Maybe I had learned a lot, and maybe I had a better grip on my abilities, but staring at him, my fists clenched and shaking, I couldn’t justify it. What was the point of being holed up with someone who didn’t believe in me when I had people out there who did?

I turned sharply on my heel and stalked toward the door. As I opened it, Clancy called, “That’s right, Ruby, run away again. See how far you get this time!”

I didn’t look back and I didn’t stop, though some part of me recognized that this might be it—that I was walking out on the one chance I had to learn how to manage my abilities. Sometime in the last ten minutes, my head had disconnected itself from the stubborn muscle beating in my chest and, honestly, I wasn’t sure which was guiding me outside and away from him. But what I did know, with dead, absolute certainty, was that I didn’t want him to see the way my face crumpled, or for him to glimpse whispers of guilt and sadness circling around inside of my head.

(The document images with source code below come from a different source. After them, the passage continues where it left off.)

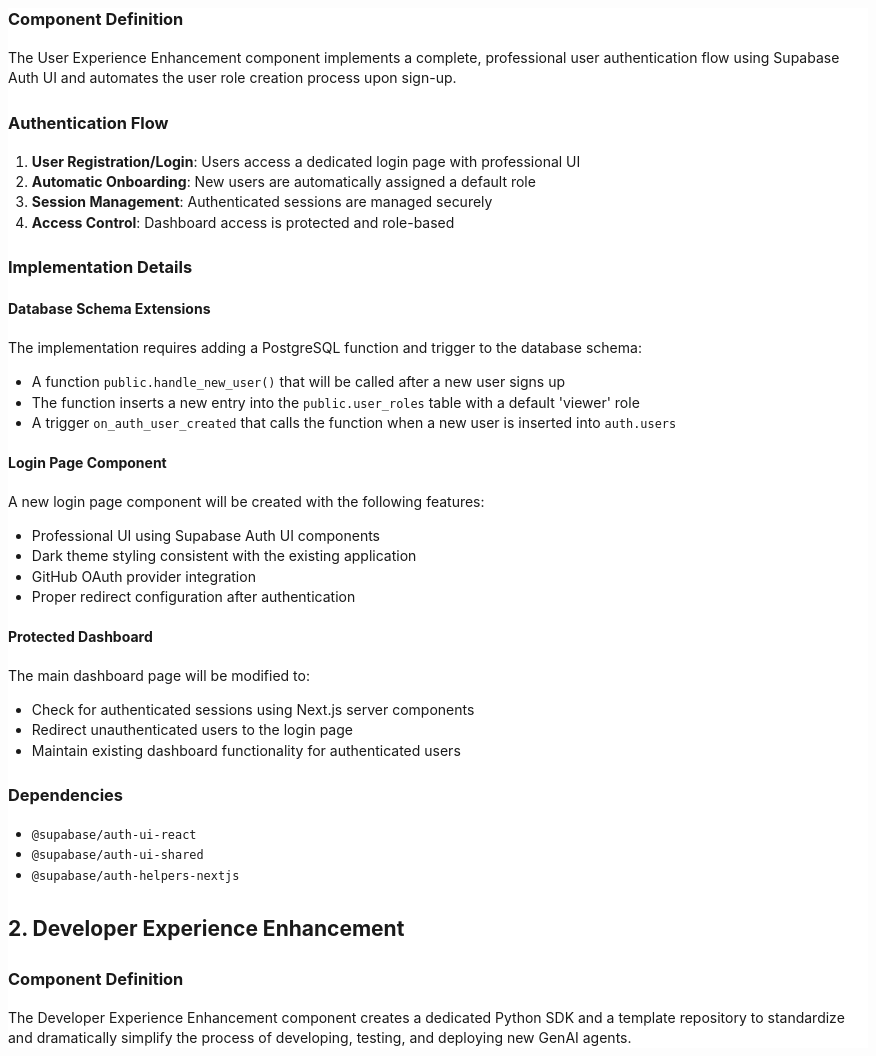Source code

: ### Component Definition

The User Experience Enhancement component implements a complete, professional user authentication flow using Supabase Auth UI and automates the user role creation process upon sign-up.

### Authentication Flow

1. **User Registration/Login**: Users access a dedicated login page with professional UI
2. **Automatic Onboarding**: New users are automatically assigned a default role
3. **Session Management**: Authenticated sessions are managed securely
4. **Access Control**: Dashboard access is protected and role-based

### Implementation Details

#### Database Schema Extensions

The implementation requires adding a PostgreSQL function and trigger to the database schema:

- A function `public.handle_new_user()` that will be called after a new user signs up
- The function inserts a new entry into the `public.user_roles` table with a default 'viewer' role
- A trigger `on_auth_user_created` that calls the function when a new user is inserted into `auth.users`

#### Login Page Component

A new login page component will be created with the following features:

- Professional UI using Supabase Auth UI components
- Dark theme styling consistent with the existing application
- GitHub OAuth provider integration
- Proper redirect configuration after authentication

#### Protected Dashboard

The main dashboard page will be modified to:

- Check for authenticated sessions using Next.js server components
- Redirect unauthenticated users to the login page
- Maintain existing dashboard functionality for authenticated users

### Dependencies

- `@supabase/auth-ui-react`
- `@supabase/auth-ui-shared`
- `@supabase/auth-helpers-nextjs`

## 2. Developer Experience Enhancement

### Component Definition

The Developer Experience Enhancement component creates a dedicated Python SDK and a template repository to standardize and dramatically simplify the process of developing, testing, and deploying new GenAI agents.
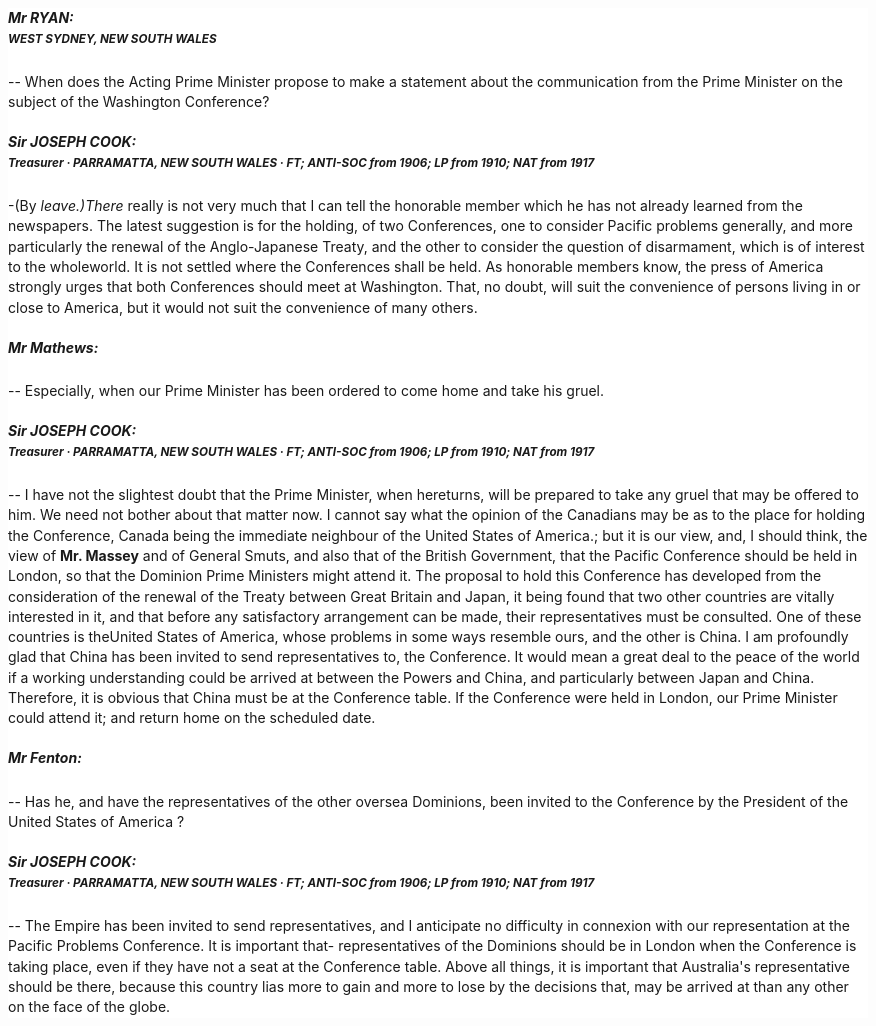 ##### Mr RYAN:<br><small class="text-muted">WEST SYDNEY, NEW SOUTH WALES</small>

-- When does the Acting Prime Minister propose to make a statement about the communication from the Prime Minister on the subject of the Washington Conference? 

##### Sir JOSEPH COOK:<br><small class="text-muted">Treasurer &middot; PARRAMATTA, NEW SOUTH WALES &middot; FT; ANTI-SOC from 1906; LP from 1910; NAT from 1917</small>

-(By  *leave.)There*  really is not very much that I can tell the honorable member which he has not already learned from the newspapers. The latest suggestion is for the holding, of two Conferences, one to consider Pacific problems generally, and more particularly the renewal of the Anglo-Japanese Treaty, and the other to consider the question of disarmament, which is of interest to the wholeworld. It is not settled where the Conferences shall be held. As honorable members know, the press of America strongly urges that both Conferences should meet at Washington. That, no doubt, will suit the convenience of persons living in or close to America, but it would not suit the convenience of many others. 

##### Mr Mathews:

-- Especially, when our Prime Minister has been ordered to come home and take his gruel. 

##### Sir JOSEPH COOK:<br><small class="text-muted">Treasurer &middot; PARRAMATTA, NEW SOUTH WALES &middot; FT; ANTI-SOC from 1906; LP from 1910; NAT from 1917</small>

-- I have not the slightest doubt that the Prime Minister, when hereturns, will be prepared to take any gruel that may be offered to him. We need not bother about that matter now. I cannot say what the opinion of the Canadians may be as to the place for holding the Conference, Canada being the immediate neighbour of the United States of America.; but it is our view, and, I should think, the view of  **Mr. Massey**  and of General Smuts, and also that of the British Government, that the Pacific Conference should be held in London, so that the Dominion Prime Ministers might attend it. The proposal to hold this Conference has developed from the consideration of the renewal of the Treaty between Great Britain and Japan, it being found that two other countries are vitally interested in it, and that before any satisfactory arrangement can be made, their representatives must be consulted. One of these countries is theUnited States of America, whose problems in some ways resemble ours, and the other is China. I am profoundly glad that China has been invited to send representatives to, the Conference. It would mean a great deal to the peace of the world if a working understanding could be arrived at between the Powers and China, and particularly between Japan and China. Therefore, it is obvious that China must be at the Conference table. If the Conference were held in London, our Prime Minister could attend it; and return home on the scheduled date. 

##### Mr Fenton:

-- Has he, and have the representatives of the other oversea Dominions, been invited to the Conference by the  President  of the United States of America ? 

##### Sir JOSEPH COOK:<br><small class="text-muted">Treasurer &middot; PARRAMATTA, NEW SOUTH WALES &middot; FT; ANTI-SOC from 1906; LP from 1910; NAT from 1917</small>

-- The Empire has been invited to send representatives, and I anticipate no difficulty in connexion with our representation at the Pacific Problems Conference. It is important that- representatives of the Dominions should be in London when the Conference is taking place, even if they have not a seat at the Conference table. Above all things, it is important that Australia's representative should be there, because this country lias more to gain and more to lose by the decisions that, may be arrived at than any other on the face of the globe. 
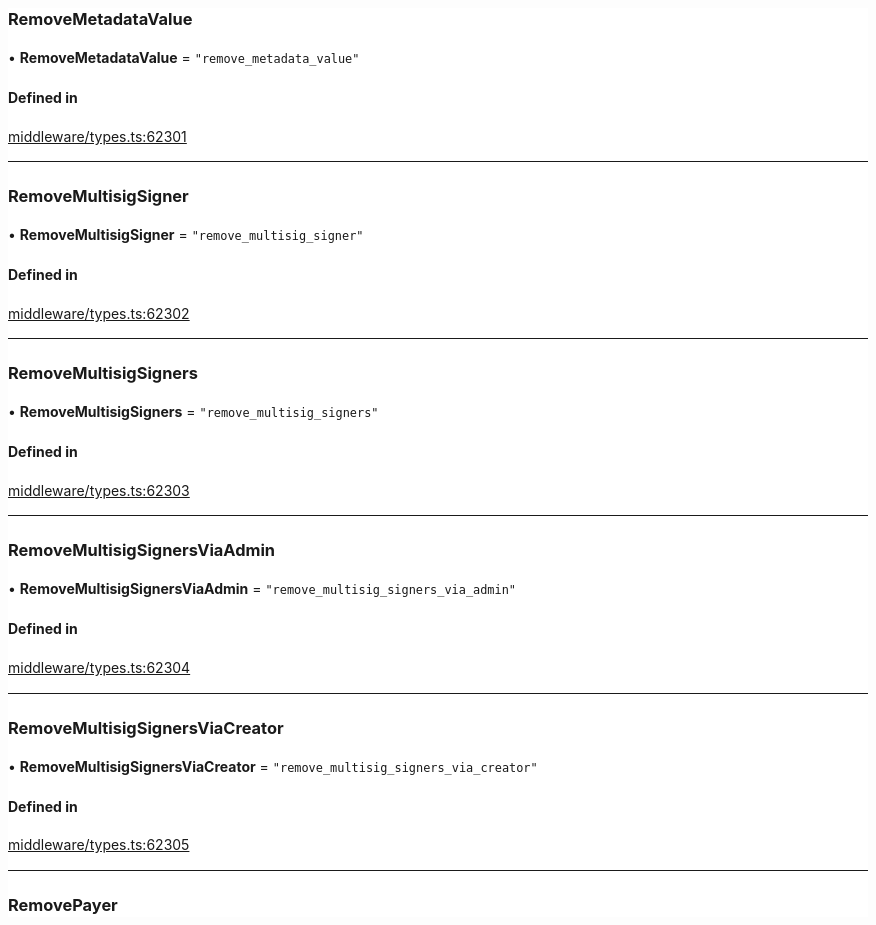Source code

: ### RemoveMetadataValue

• **RemoveMetadataValue** = ``"remove_metadata_value"``

#### Defined in

[middleware/types.ts:62301](https://github.com/PolymeshAssociation/polymesh-sdk/blob/b55e63737/src/middleware/types.ts#L62301)

___

### RemoveMultisigSigner

• **RemoveMultisigSigner** = ``"remove_multisig_signer"``

#### Defined in

[middleware/types.ts:62302](https://github.com/PolymeshAssociation/polymesh-sdk/blob/b55e63737/src/middleware/types.ts#L62302)

___

### RemoveMultisigSigners

• **RemoveMultisigSigners** = ``"remove_multisig_signers"``

#### Defined in

[middleware/types.ts:62303](https://github.com/PolymeshAssociation/polymesh-sdk/blob/b55e63737/src/middleware/types.ts#L62303)

___

### RemoveMultisigSignersViaAdmin

• **RemoveMultisigSignersViaAdmin** = ``"remove_multisig_signers_via_admin"``

#### Defined in

[middleware/types.ts:62304](https://github.com/PolymeshAssociation/polymesh-sdk/blob/b55e63737/src/middleware/types.ts#L62304)

___

### RemoveMultisigSignersViaCreator

• **RemoveMultisigSignersViaCreator** = ``"remove_multisig_signers_via_creator"``

#### Defined in

[middleware/types.ts:62305](https://github.com/PolymeshAssociation/polymesh-sdk/blob/b55e63737/src/middleware/types.ts#L62305)

___

### RemovePayer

I couldn’t hide anything from him, but this was the first time I had ever wanted to.

It took a few days for me to realize that Zu’s leaving wasn’t the only event that had shifted the rotation of the earth. Once Chubs had pointed out East River’s similarities to camp life, I couldn’t go back. Where I had seen kids in jeans and black T-shirts, I was now seeing uniforms. Where I had seen kids waiting in line for their food, I was now seeing the Mess Hall. When the lights turned out in the cabins at nine p.m. sharp, and I watched a few members of the security team stroll past our window, I was back in Cabin 27, staring up at the belly of Sam’s mattress.